== Work order ==
In the data that follows, determine how many lines contain the word "when", and give only that number.

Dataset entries
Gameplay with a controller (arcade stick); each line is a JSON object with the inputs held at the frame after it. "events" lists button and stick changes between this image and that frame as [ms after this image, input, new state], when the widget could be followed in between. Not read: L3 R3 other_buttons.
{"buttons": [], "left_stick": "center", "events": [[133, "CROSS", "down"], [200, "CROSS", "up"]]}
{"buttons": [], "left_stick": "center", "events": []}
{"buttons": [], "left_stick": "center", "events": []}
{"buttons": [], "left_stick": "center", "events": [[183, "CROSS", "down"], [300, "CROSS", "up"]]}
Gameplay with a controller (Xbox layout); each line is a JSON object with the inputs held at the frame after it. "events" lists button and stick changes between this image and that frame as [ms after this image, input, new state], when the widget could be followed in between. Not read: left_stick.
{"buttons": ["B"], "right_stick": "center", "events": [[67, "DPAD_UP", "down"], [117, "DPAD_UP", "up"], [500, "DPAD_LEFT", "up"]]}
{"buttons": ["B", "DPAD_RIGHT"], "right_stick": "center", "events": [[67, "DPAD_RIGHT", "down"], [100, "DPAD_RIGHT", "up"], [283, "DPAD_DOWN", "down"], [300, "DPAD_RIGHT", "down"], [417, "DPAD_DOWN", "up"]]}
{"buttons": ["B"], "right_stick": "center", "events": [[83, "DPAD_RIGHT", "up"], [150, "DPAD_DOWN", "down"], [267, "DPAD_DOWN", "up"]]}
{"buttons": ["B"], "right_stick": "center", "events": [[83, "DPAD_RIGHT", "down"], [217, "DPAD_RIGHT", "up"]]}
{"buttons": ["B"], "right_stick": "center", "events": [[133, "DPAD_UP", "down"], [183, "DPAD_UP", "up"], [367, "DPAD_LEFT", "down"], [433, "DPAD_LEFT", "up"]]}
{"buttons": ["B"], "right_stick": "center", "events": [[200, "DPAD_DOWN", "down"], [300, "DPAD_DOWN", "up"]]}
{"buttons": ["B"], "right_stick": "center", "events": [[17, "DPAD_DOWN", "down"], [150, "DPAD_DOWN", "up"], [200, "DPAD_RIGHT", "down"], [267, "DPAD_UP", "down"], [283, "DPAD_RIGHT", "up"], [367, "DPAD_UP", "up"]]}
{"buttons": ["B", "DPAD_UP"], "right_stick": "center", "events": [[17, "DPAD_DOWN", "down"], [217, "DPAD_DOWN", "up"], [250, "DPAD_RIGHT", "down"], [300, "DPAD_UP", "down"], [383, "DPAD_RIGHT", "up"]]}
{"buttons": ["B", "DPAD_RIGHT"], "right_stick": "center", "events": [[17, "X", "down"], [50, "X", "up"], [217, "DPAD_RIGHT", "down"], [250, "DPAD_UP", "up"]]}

== Solution to the problem ==
2